(WORK REQUIRED)
Which lines below include "Point"? Copy them all.

(EXERCISE DATA)

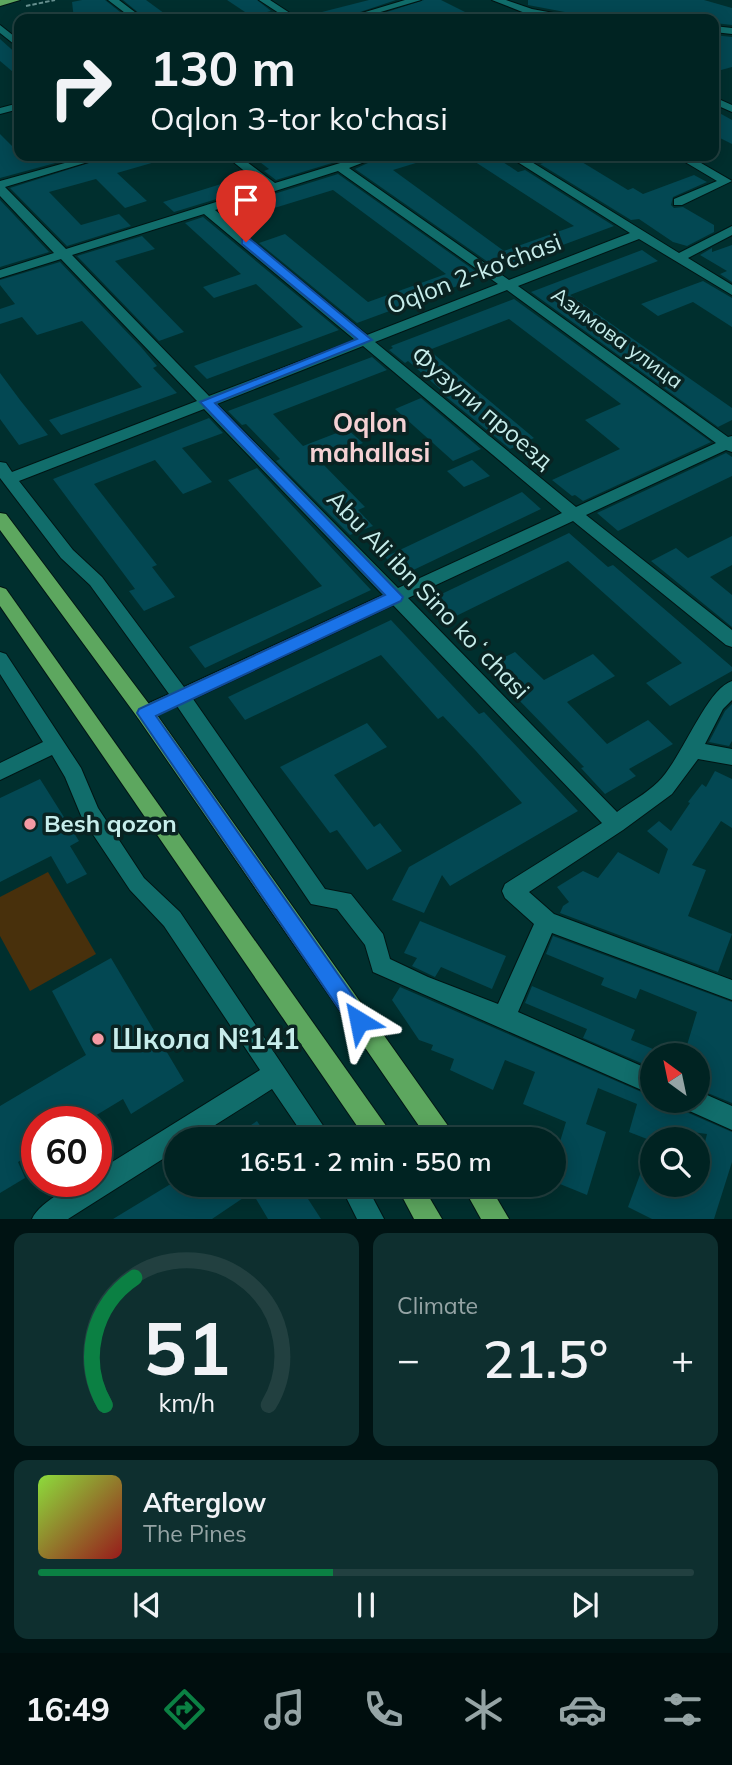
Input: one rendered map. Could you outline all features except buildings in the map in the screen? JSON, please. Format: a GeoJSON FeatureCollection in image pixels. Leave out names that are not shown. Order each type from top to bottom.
{"type":"FeatureCollection","features":[{"type":"Feature","properties":{"kind":"main road"},"geometry":{"type":"LineString","coordinates":[[0,3],[15,0]]}},
{"type":"Feature","properties":{"kind":"main road"},"geometry":{"type":"LineString","coordinates":[[0,519],[145,713],[434,1127]]}},
{"type":"Feature","properties":{"kind":"main road"},"geometry":{"type":"LineString","coordinates":[[0,593],[372,1127]]}},
{"type":"Feature","properties":{"kind":"main road"},"geometry":{"type":"LineString","coordinates":[[415,1197],[429,1219]]}},
{"type":"Feature","properties":{"kind":"main road"},"geometry":{"type":"LineString","coordinates":[[482,1197],[496,1219]]}},
{"type":"Feature","properties":{"kind":"street"},"geometry":{"type":"LineString","coordinates":[[113,0],[132,14]]}},
{"type":"Feature","properties":{"kind":"street"},"geometry":{"type":"LineString","coordinates":[[264,0],[286,14]]}},
{"type":"Feature","properties":{"kind":"street"},"geometry":{"type":"LineString","coordinates":[[365,14],[416,0]]}},
{"type":"Feature","properties":{"kind":"street"},"geometry":{"type":"LineString","coordinates":[[497,0],[530,12],[545,14]]}},
{"type":"Feature","properties":{"kind":"street"},"geometry":{"type":"LineString","coordinates":[[0,28],[14,41]]}},
{"type":"Feature","properties":{"kind":"street"},"geometry":{"type":"LineString","coordinates":[[0,187],[86,161]]}},
{"type":"Feature","properties":{"kind":"street"},"geometry":{"type":"LineString","coordinates":[[238,161],[272,187]]}},
{"type":"Feature","properties":{"kind":"street"},"geometry":{"type":"LineString","coordinates":[[0,274],[359,161]]}},
{"type":"Feature","properties":{"kind":"street"},"geometry":{"type":"LineString","coordinates":[[525,161],[732,290]]}},
{"type":"Feature","properties":{"kind":"street"},"geometry":{"type":"LineString","coordinates":[[677,202],[726,181],[690,161]]}},
{"type":"Feature","properties":{"kind":"street","name":"Азимова улица"},"geometry":{"type":"LineString","coordinates":[[340,167],[730,444]]}},
{"type":"Feature","properties":{"kind":"street","name":"Abu Ali ibn Sino koʻchasi"},"geometry":{"type":"LineString","coordinates":[[0,187],[61,254],[616,824]]}},
{"type":"Feature","properties":{"kind":"street","name":"Фузули проезд"},"geometry":{"type":"LineString","coordinates":[[206,209],[574,514],[732,640]]}},
{"type":"Feature","properties":{"kind":"street"},"geometry":{"type":"LineString","coordinates":[[680,257],[732,229]]}},
{"type":"Feature","properties":{"kind":"street","name":"Oqlon 2-ko‘chasi"},"geometry":{"type":"LineString","coordinates":[[5,473],[207,402],[642,233]]}},
{"type":"Feature","properties":{"kind":"street"},"geometry":{"type":"LineString","coordinates":[[145,713],[730,444]]}},
{"type":"Feature","properties":{"kind":"street"},"geometry":{"type":"LineString","coordinates":[[5,473],[68,554],[96,581],[181,697],[319,897],[342,901],[375,941],[380,965],[640,1077]]}},
{"type":"Feature","properties":{"kind":"street"},"geometry":{"type":"LineString","coordinates":[[0,659],[74,774],[89,812],[137,884],[172,919],[312,1127]]}},
{"type":"Feature","properties":{"kind":"street"},"geometry":{"type":"LineString","coordinates":[[732,688],[716,704],[694,750],[665,788],[616,824],[513,891],[546,921],[732,989]]}},
{"type":"Feature","properties":{"kind":"street"},"geometry":{"type":"LineString","coordinates":[[0,772],[55,745]]}},
{"type":"Feature","properties":{"kind":"street"},"geometry":{"type":"LineString","coordinates":[[694,750],[732,757]]}},
{"type":"Feature","properties":{"kind":"street"},"geometry":{"type":"LineString","coordinates":[[504,1017],[546,921]]}},
{"type":"Feature","properties":{"kind":"street"},"geometry":{"type":"LineString","coordinates":[[45,1219],[274,1074]]}},
{"type":"Feature","properties":{"kind":"street"},"geometry":{"type":"LineString","coordinates":[[710,1108],[732,1118]]}},
{"type":"Feature","properties":{"kind":"street"},"geometry":{"type":"LineString","coordinates":[[359,1197],[371,1219]]}},
{"type":"Feature","properties":{"kind":"shaded area"},"geometry":{"type":"Polygon","coordinates":[[[48,872],[96,954],[30,991],[0,936],[0,897],[48,872]]]}},
{"type":"Feature","properties":{"kind":"place","name":"Besh qozon"},"geometry":{"type":"Point","coordinates":[30,824]}},
{"type":"Feature","properties":{"kind":"place","name":"Школа №141"},"geometry":{"type":"Point","coordinates":[98,1039]}},
{"type":"Feature","properties":{"kind":"district","name":"Oqlon mahallasi"},"geometry":{"type":"Point","coordinates":[370,438]}},
{"type":"Feature","properties":{"kind":"route"},"geometry":{"type":"LineString","coordinates":[[246,242],[366,340],[207,402],[396,597],[145,713],[359,1021]]}}]}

(WRITTEN ANSWER)
{"type":"Feature","properties":{"kind":"place","name":"Besh qozon"},"geometry":{"type":"Point","coordinates":[30,824]}},
{"type":"Feature","properties":{"kind":"place","name":"Школа №141"},"geometry":{"type":"Point","coordinates":[98,1039]}},
{"type":"Feature","properties":{"kind":"district","name":"Oqlon mahallasi"},"geometry":{"type":"Point","coordinates":[370,438]}},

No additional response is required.